Breaking Sticks
Nov. 13, 2021After two months of interviews, recruiting season is finally over. I think I went through about 20 total hours of interviews and probably 40 interview questions. Although there were some boring or tedious ones, there were definitely several interesting questions as well.
1. Breaking Sticks
Take a 1-meter stick and pick 99 points (uniformly) randomly. We cut the stick at those points to create 100 pieces. What's the expected length of the shortest piece?Let \(m\) denote the length of the shortest piece. We'll tackle this problem by deriving a formula for \(\mathbb{P}(m > x)\) for all \(x \in [0, 1]\).
First, denote \( \{ l_1, l_2, \ldots, l_{100} \} \) as the lengths of all 100 pieces. We can see that $$ \mathbb{P}(m > x) = \mathbb{P}(l_1 > x \land l_2 > x \land \cdots \land l_{100} > x) $$ From this, we can can reformulate the problem as solving for $$ \mathbb{P}(l_1 > x \land l_2 > x \land \cdots \land l_{100} > x) $$
The probability \( \mathbb{P}(l_1 > x \land l_2 > x \land \cdots \land l_{100} > x) \) is the probability that all 100 pieces are larger than \(x\). Consider the equivalent scenario of cutting 100 pieces on the interval \([0, 1-100x]\) and then adding length \(x\) to each of the 100 pieces. We can see that the resulting set of pieces is equivalent to cutting 100 pieces from the meter stick such that all pieces are longer than \(x\). Thus, this probability is the same as making 99 cuts in the interval \([0, 1-100x]\). $$ \mathbb{P}(m > x) = \mathbb{P}(l_1 > x \land l_2 > x \land \cdots \land l_{100} > x) = (1 - 100x)^{99} $$
Finally, we can solve for the expected value as $$ \mathbb{E}[m] = \int_{0}^{\frac{1}{100}} \mathbb{P}(m > x) dx = \int_{0}^{\frac{1}{100}} (1 - 100x)^{99} dx = \frac{1}{10000} $$ Thus, our answer is \( 1 / 10000 = 0.0001 \).

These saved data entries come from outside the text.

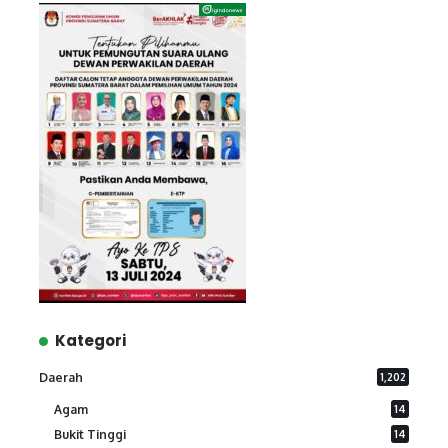
Kategori
Daerah
1,202
Agam
14
Bukit Tinggi
14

We can experimentally verify this through a couple lines of Python code:
import numpy as np
import matplotlib.pyplot as plt
samples = 50000
num_cuts = 99
breaks = np.random.uniform(0, 1, (samples, num_cuts))
breaks = np.sort(breaks, axis=1)
breaks = np.diff(breaks, axis=1, prepend=0, append=1)

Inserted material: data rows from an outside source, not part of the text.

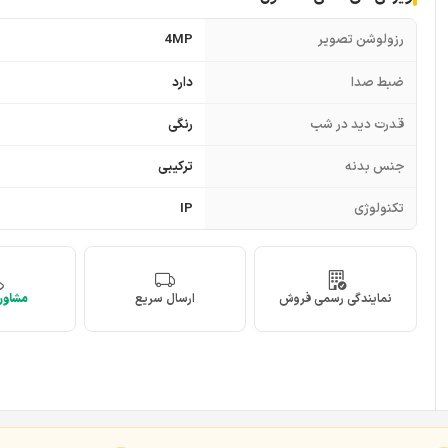
رزولوشن تصویر
4MP
ضبط صدا
دارد
قدرت دید در شب
رنگی
جنس بدنه
ترکیبی
تکنولوژی
IP
نمایندگی رسمی فروش
ارسال سریع
مشاوره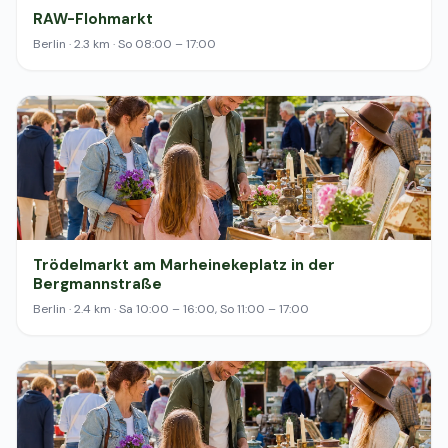
RAW-Flohmarkt
Berlin · 2.3 km · So 08:00 – 17:00
Trödelmarkt am Marheinekeplatz in der
Bergmannstraße
Berlin · 2.4 km · Sa 10:00 – 16:00, So 11:00 – 17:00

breaks = np.min(breaks, axis=1)
print(f"Mean: {np.mean(breaks):.5} | Std: {np.std(breaks):.5}")
x = np.linspace(np.min(breaks), np.max(breaks), num=50)
y = 9900 * (1 - 100 * x) ** 98
plt.hist(breaks, bins=100, density=True, label="Sampled Distribution")
plt.plot(x, y, label="True Distribution")
plt.legend()
plt.title("Distribution of minimum length")
plt.ylabel("Frequency")
plt.xlabel("Min length piece")
plt.show()
Running this yields the following graph
And gives an sample mean of 0.0001002342, which is very close to our theoretical mean.